Published 26 September 2017

If the Trump administration discarded the nuclear deal with Iran, Tehran could retaliate quickly – and inflict considerable damage – by unleashing its increasingly aggressive Iranian hacker army. Cyber-experts who track Tehran’s hackers warn that the attacks might target U.S. power plants, hospitals, airports, and other components of the country’s critical infrastructure. Iran’s current hacking against Western targets is limited almost entirely to commercial espionage and dissident surveillance, but Teheran could quickly redirect its efforts in the event of a rupture of the nuclear pact.

If the Trump administration discarded the nuclear deal with Iran, Tehran could retaliate quickly – and inflict considerable damage – by unleashing its increasingly aggressive Iranian hacker army.

Eric Geller writes in Politico that cyber-experts who track Tehran’s hackers warn that the attacks might target U.S. power plants, hospitals, airports, and other components of the country’s critical infrastructure.
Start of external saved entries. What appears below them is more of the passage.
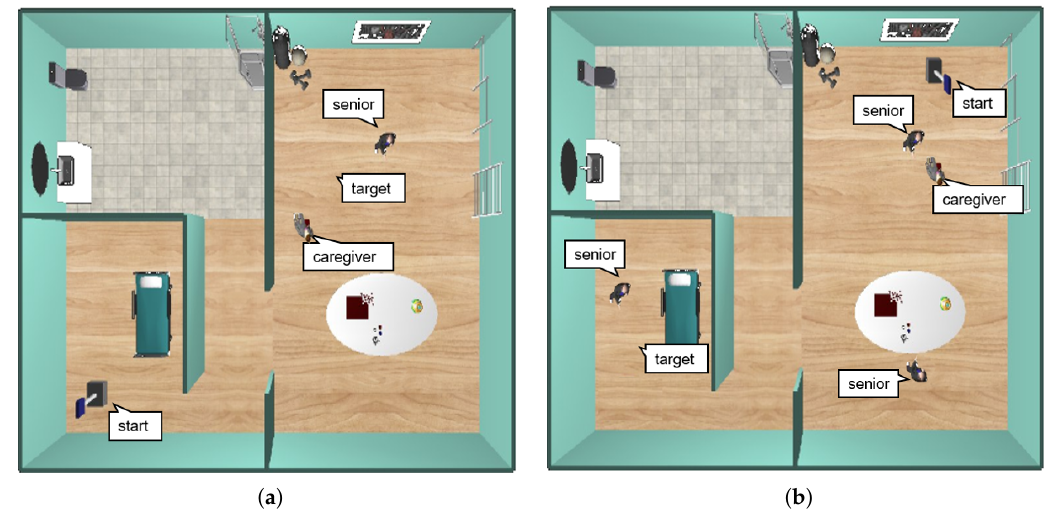
Figure 10. Two use cases are used in this paper to validate the proposed CPS-AAL: ( a ) The robot acts as an assistant that warns the users (older adults) that the therapy is over, and ( b ) the robot acts as a virtual physical therapist that navigates to the user and proposes a physical activity. A more detailed description of the use cases is in Tables 2 and 3, respectively. Table 2. Use case 1: The robot acts as an assistant that warns the user that the therapy is over. Actor Action The caregiver keeps the therapy schedule updated on the center’s Caregiver calendar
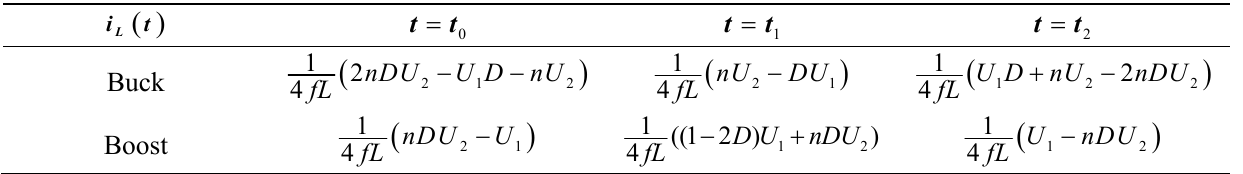
Table 1. The instantaneous currents of leakage inductance with ESPS control.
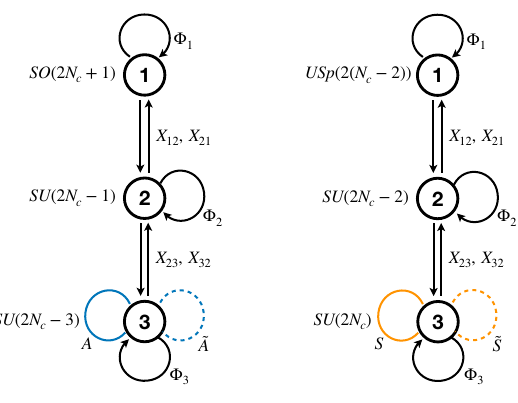
Figure 9 . N = 2 S-dual quiver diagrams with n g = 2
Iran’s current hacking against Western targets is limited almost entirely to commercial espionage and dissident surveillance, but Teheran could quickly redirect its efforts in the event of a rupture of the nuclear pact.

Geller writes:

Iran has spent years honing its digital skills through cyber campaigns that have pummeled regional adversaries, stolen trade secrets from foreign competitors and destroyed computers at the oil giant Saudi Aramco.And initially, the country also aimed its cyber forces at the U.S., launching a barrage of distracting attacks on the financial sector and even successfully infiltrating a dam in New York state.

But after the U.S. and six partners began discussions with Iran in 2013 to lift some economic sanctions in exchange for limits on Tehran’s nuclear program, the country’s hackers have largely spared the U.S., focusing instead on industrial espionage and hitting rival Middle Eastern powers.

Cyber experts say that would change if Trump and Congress abandon the nuclear agreement, which freed up roughly $100 billion in frozen Iranian assets after taking effect in 2015. Trump has strongly hinted he wants to ax the deal, telling the United Nations General Assembly last week that it was “one of the worst and most one-sided transactions the United States has ever entered into” and later saying he had already made up his mind on the issue.

“I personally think they’ll double down their efforts and we’ll start to see a lot more attacks,” said Stuart McClure, the CEO of security firm Cylance, which revealed one of Iran’s most pervasive hacking groups in 2014. “And we’ll probably see a lot more sophisticated attacks.”

Iranian hackers are not as skilled as those in Russia and China, but they are rapidly improving, experts say. And even if the country cannot develop certain digital tools itself, it can always buy them from Russia, China or the black market.

“They’re plenty good enough to cause a lot of difficulty,” said Ben Read, head of cyber espionage analysis at FireEye.

….

The one thing that might keep Iran’s hackers at bay if the deal falls apart would be the regime’s contentment to “stand back and enjoy watching the rest of the world turn against the U.S.,” said George Perkovich, vice president for studies at the Carnegie Endowment for International Peace, where he researches nuclear and cyber issues. Other signatories of the pact have already warned the U.S. against abrogating its terms.

Regardless, Tehran will be frustrated if the U.S. breaks the agreement, and experts agree the country’s digital warriors can help the regime project influence wherever it chooses to do so.

“We are very concerned and keeping close watch on what kinds of things might manifest against Western targets if that deal falls apart,” said [Adam] Meyers [vice president of intelligence at the cybersecurity firm CrowdStrike.]